Dozens of towns and reportedly over 300 million Chinese citizens have been affected by lockdowns of different severity. As expected, urban netizens have been most outspoken over their difficulties by finding creative ways to get around state censorship and bans placed on topics, news comments and spontaneous campaigns.

Shanghai residents have been using mobile proxies and hijacking seemingly unrelated hashtags to talk about healthcare issues, delivery failures and the overall severity of their situation. The “positive energy” that the Chinese government wants to transmit during the recent prolonged series of lockdowns does not come naturally to those counting food supplies and online censors are working hard to filter words, trending topics and undesired social media sharing.

WeChat groups and message threads are under constant monitoring. Posts questioning the zero-Covid approach have been quickly deleted, including by leading Chinese health experts like Dr. Zhong Nanshan. Video footage is soon censored and protests and investigations are quickly made to disappear.

Where this has not worked, officials have exposed banners with warnings and outright threats like “watch your own mouth or face punishment”, while drones have been patrolling the city skies. Yet, if anything, this has led to further tensions and unspoken confrontation with Shanghai’s educated and affluent middle class.

Creative Online Solutions Harnessing Civic Energy

Announcements by Chinese social media that they would be publishing the IP addresses of users who “spread rumors” have not helped either. Tech industry research has shown that much of Asia’s tech-savvy population has a habit of using mobile proxies and other privacy tools, quickly finding workarounds to browse the internet freely and talk to the world about the hottest topics.

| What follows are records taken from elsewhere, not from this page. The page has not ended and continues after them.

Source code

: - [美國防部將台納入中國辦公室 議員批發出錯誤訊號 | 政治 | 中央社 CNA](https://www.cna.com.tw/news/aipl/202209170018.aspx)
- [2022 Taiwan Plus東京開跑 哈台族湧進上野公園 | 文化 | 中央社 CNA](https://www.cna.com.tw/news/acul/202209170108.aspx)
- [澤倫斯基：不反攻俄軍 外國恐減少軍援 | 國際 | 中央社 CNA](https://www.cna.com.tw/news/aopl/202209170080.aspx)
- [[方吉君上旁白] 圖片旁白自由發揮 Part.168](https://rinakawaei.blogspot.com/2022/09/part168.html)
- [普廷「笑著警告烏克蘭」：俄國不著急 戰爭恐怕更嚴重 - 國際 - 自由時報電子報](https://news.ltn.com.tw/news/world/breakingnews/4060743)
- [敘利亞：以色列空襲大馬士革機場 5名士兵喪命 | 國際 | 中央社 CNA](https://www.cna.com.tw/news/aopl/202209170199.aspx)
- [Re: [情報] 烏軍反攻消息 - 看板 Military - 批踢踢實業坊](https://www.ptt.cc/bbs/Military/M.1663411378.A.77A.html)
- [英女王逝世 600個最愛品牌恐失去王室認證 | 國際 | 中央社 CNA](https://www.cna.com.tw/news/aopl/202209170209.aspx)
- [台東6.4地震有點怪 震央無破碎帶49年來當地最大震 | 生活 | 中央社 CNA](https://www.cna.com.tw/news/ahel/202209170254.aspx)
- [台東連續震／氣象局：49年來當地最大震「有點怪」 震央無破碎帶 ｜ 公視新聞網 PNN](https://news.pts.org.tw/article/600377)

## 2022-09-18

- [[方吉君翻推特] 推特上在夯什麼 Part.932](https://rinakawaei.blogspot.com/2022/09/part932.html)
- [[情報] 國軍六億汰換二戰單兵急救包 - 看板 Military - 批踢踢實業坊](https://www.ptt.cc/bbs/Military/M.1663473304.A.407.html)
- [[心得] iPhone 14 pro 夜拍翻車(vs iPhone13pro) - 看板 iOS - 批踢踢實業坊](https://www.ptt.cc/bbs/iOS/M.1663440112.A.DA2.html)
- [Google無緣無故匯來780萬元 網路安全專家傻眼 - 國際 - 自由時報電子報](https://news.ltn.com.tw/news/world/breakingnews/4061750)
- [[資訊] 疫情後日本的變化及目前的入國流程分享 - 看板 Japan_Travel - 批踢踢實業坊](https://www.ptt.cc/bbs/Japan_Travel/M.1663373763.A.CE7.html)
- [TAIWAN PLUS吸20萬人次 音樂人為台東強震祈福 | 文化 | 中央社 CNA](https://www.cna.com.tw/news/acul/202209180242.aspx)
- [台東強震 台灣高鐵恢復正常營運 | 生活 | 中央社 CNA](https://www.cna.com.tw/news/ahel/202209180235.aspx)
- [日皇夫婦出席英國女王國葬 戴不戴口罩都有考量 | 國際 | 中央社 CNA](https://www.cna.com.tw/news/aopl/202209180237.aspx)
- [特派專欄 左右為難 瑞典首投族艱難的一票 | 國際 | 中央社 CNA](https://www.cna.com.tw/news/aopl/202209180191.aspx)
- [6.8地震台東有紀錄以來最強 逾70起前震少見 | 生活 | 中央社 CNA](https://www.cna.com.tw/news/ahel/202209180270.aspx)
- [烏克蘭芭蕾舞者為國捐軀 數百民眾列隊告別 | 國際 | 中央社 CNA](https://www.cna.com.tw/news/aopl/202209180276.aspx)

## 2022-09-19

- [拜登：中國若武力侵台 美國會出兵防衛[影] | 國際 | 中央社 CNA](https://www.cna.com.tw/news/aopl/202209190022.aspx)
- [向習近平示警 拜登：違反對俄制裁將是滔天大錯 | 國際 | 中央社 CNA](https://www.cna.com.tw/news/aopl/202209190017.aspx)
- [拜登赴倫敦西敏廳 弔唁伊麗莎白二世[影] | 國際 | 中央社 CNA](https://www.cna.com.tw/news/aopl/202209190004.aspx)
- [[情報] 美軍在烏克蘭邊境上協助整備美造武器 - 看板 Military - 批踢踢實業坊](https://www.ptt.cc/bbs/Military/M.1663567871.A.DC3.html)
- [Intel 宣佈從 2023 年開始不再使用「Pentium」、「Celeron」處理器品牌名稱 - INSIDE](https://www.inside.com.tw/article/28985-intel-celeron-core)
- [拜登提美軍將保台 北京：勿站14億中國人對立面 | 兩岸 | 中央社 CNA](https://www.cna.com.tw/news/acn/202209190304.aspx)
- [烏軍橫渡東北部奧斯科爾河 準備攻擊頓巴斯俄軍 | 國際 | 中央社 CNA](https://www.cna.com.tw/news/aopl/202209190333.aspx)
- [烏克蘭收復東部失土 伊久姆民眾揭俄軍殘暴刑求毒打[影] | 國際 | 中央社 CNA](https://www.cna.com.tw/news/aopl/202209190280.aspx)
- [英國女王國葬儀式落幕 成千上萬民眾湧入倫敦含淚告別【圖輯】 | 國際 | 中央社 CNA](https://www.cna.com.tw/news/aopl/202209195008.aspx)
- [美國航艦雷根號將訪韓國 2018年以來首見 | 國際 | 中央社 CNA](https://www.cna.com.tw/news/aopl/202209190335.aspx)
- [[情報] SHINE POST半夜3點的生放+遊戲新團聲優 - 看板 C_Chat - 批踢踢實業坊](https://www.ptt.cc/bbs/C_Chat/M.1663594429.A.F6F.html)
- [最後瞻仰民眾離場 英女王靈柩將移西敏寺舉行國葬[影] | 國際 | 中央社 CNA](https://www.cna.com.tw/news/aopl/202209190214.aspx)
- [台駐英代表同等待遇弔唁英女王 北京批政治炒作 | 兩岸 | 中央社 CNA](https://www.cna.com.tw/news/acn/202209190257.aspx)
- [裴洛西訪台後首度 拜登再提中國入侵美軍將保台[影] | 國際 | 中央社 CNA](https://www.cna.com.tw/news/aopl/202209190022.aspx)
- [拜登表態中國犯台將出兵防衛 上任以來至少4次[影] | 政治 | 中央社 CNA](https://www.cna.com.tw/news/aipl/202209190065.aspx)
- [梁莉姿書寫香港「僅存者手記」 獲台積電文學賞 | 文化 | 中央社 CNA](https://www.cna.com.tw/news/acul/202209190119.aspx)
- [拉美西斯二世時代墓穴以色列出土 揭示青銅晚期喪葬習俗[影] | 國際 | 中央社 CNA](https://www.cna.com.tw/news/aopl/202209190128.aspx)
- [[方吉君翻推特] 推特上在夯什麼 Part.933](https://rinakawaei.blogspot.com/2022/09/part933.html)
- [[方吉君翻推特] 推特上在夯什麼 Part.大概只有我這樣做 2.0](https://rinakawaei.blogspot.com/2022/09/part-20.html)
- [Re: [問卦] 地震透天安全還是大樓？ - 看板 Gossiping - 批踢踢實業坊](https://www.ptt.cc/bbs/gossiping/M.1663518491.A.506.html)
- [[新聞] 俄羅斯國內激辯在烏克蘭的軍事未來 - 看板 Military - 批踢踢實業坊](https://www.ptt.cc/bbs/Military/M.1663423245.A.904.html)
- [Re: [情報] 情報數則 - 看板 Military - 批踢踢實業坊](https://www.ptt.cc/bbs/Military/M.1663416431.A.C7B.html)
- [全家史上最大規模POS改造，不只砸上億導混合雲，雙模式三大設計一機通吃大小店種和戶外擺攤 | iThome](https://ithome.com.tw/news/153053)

The sheer volume of forbidden posts is already a challenge for the very censorship system, experts explain. Unable to track all trending hashtags, state workers overlook topics that speak about the US, Ukraine or other popular news. Linking human rights elsewhere to their situation, Chinese online dissidents establish their informal channels and “hijack” the conversation to share personal or publicly relevant information about the Covid suppression in their town.

Sarcastic and satirical posts still dominate. Others hope to evade the censors by replacing words from famous poems or the national anthem. One thing is certain – social media, when harnessed with the right creativity, has proven its ability to mount pressure on the government in even some of the most strictly controlled tech environments like China.